-- MATERIAL TO PROCESS --
::::::::::

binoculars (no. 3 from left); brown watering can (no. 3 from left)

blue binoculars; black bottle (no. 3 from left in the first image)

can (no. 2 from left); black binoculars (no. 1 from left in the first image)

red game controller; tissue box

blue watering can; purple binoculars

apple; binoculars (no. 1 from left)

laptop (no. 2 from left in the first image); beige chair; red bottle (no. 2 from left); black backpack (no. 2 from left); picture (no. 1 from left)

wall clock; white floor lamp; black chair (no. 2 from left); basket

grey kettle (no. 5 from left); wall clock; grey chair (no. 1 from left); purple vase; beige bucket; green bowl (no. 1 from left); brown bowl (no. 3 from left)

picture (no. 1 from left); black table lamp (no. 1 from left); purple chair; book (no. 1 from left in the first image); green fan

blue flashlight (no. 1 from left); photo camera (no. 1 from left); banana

::::::::::

Only one stretch of the entries above is wanted: the lines from the one containing "blue watering can; purple binoculars" through the one containing "grey kettle (no.". Please reproduce it exactly.

blue watering can; purple binoculars

apple; binoculars (no. 1 from left)

laptop (no. 2 from left in the first image); beige chair; red bottle (no. 2 from left); black backpack (no. 2 from left); picture (no. 1 from left)

wall clock; white floor lamp; black chair (no. 2 from left); basket

grey kettle (no. 5 from left); wall clock; grey chair (no. 1 from left); purple vase; beige bucket; green bowl (no. 1 from left); brown bowl (no. 3 from left)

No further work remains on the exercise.